SOURCE EXTRACT:
Start
Trade negotiations between the UK and Mexico could be set to resume late this year after over two years of hiatus.
There’s also the news that Middle East tensions have deescalated as US President Donald Trump reneged on his severe threats and announced a ceasefire with Iran.
While Iran has agreed to halt military action in the Strait of Hormuz, shippers have warned uncertainty still reigns and it will be months before standard operations through the waterway can continue.
Mexico-UK trade talks
The UK and Mexico could restart trade talks in the second half of the year, following overtures made by the Central American country’s trade minister in recent weeks.
Politico reports that Mexican trade minister Luis Rosendo Gutiérrez Romano is seeking a deal that would “complement” the Comprehensive and Progressive Agreement for Trans-Pacific Partnership (CPTPP) to which both nations are party.
The plan follows positive talks with Department for Business and Trade (DBT) permanent secretary Amanda Brooks last month following the World Trade Organization's ministerial conference in Cameroon.
Gutiérrez Romano also said that Mexico would pass legislation necessary to allow both countries to trade under CPTPP terms later this month.
Those terms include eligibility for zero-tariff exports across 99% of goods currently sold between members, per the UK government’s statement on the agreement.
UK exports to Mexico declined in the year to September 2025, according to DBT’s latest bilateral trade factsheet, falling 7.8% to £3.6bn. Imports rose over 5% to £3.1bn during the same period.
Attempts to update a trade deal rolled over from the UK’s EU membership stalled in late 2023 under Rishi Sunak’s Conservative administration.
Canada ratification
CPTPP progress with Canada has improved under the premiership of Mark Carney, who won leadership in a decisive election last year on an anti-Trump platform.
Canada agreed to ratify the UK’s accession to the bloc late last year during an October G7 summit, following a private meeting between Starmer and Carney. Legislation to enable the agreement’s terms to come into effect was introduced to parliament later that month.
Bilateral trade talks with Canada also stalled two years ago amid disputes over agricultural terms, with Canadian farming groups objecting to UK rules prohibiting the sale of hormone-fed beef.
Both Canada and Mexico have expressed an interest in more favorable trading terms with the UK and other trading partners in the last year, following Trump’s tariffs and his bid to renegotiate the joint North American trade pact, USMCA to favour the US.
Iran ceasefire
Having threatened Iran by saying a “civilisation will die” if it didn’t reach a deal with the US to reopen the Strait of Hormuz, Trump called off attacks last night, announcing that a two-week ceasefire had been agreed.
End
TO DO:
1. Restate the paragraph of the article on UK trade talks that begins "Canada agreed to ratify" as a short bulleted list that keeps its main facts.
2. In the article on UK trade talks, who did the Mexican trade minister hold positive talks with last month?
3. Translate this sentence from the article on UK trade talks into Spanish: "Bilateral trade talks with Canada also stalled two years ago amid disputes over agricultural terms, with Canadian farming groups objecting to UK rules prohibiting the sale of hormone-fed beef."
The listing is separate material and has no connection to the article on UK trade talks.

SOURCE DATA:
Start
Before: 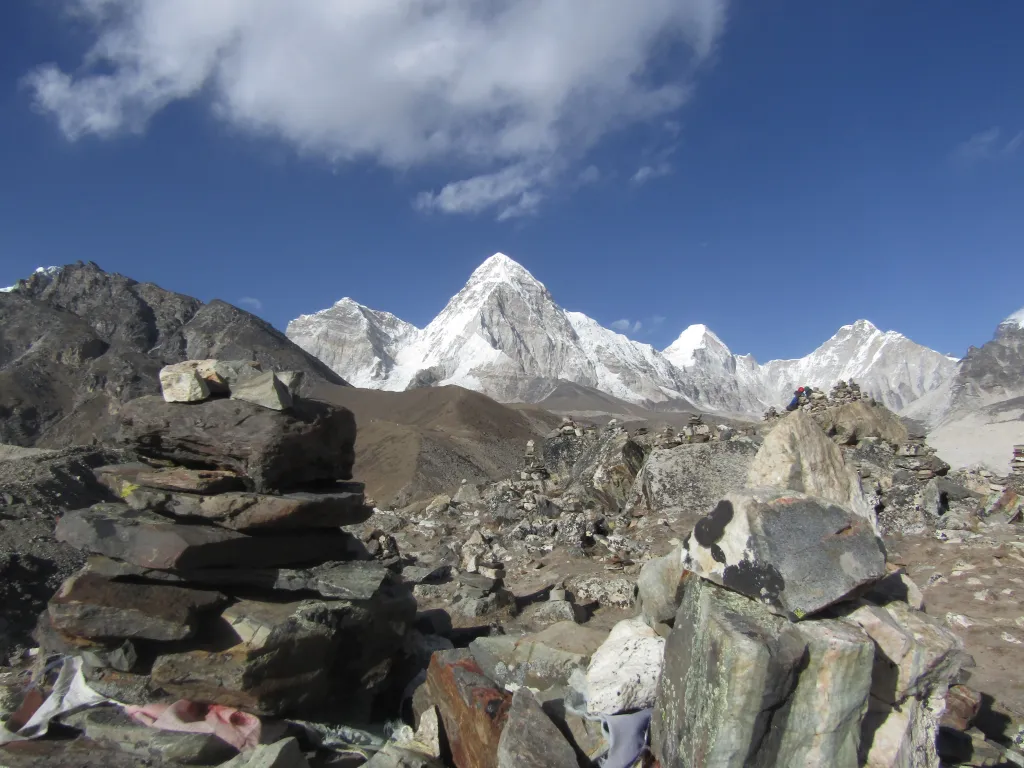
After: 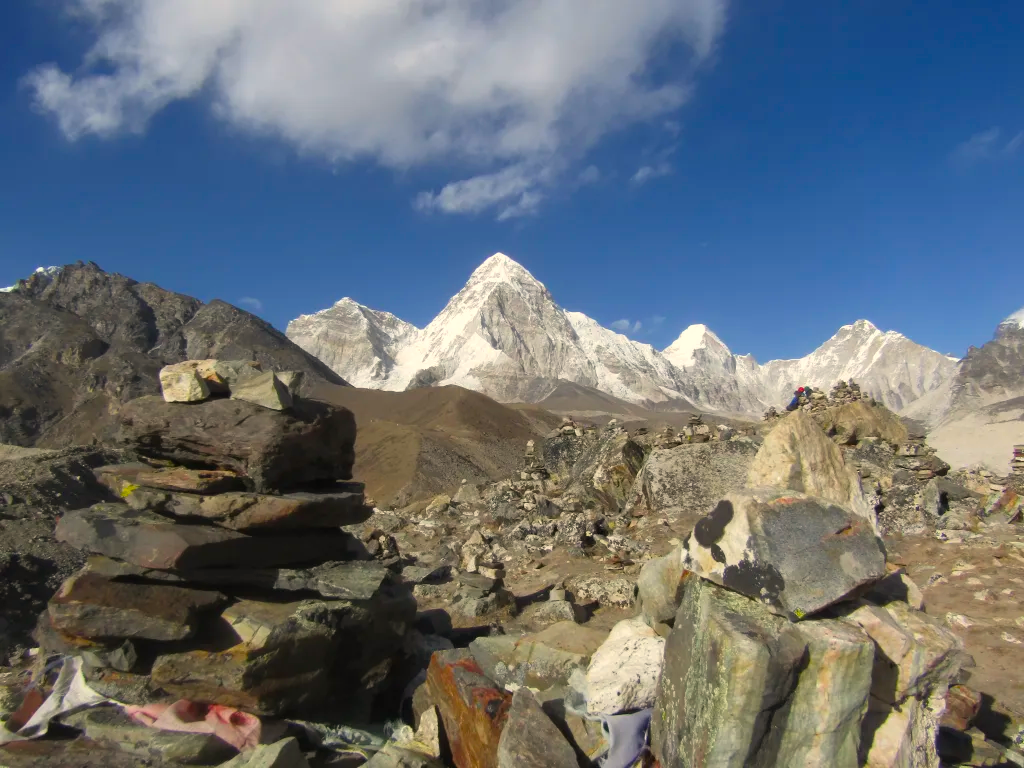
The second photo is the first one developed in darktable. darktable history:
End
RESPONSES BY TASK:
1.
- Canada agreed late last year to ratify the UK's accession to the bloc.
- The agreement came at an October G7 summit, after a private meeting between Starmer and Carney.
- Legislation to bring the agreement's terms into effect was introduced to parliament later that month.

2. Amanda Brooks, permanent secretary of the Department for Business and Trade.

3. Las negociaciones comerciales bilaterales con Canadá también se estancaron hace dos años en medio de disputas sobre las condiciones agrícolas, ya que los grupos agrícolas canadienses se oponían a las normas del Reino Unido que prohíben la venta de carne de res alimentada con hormonas.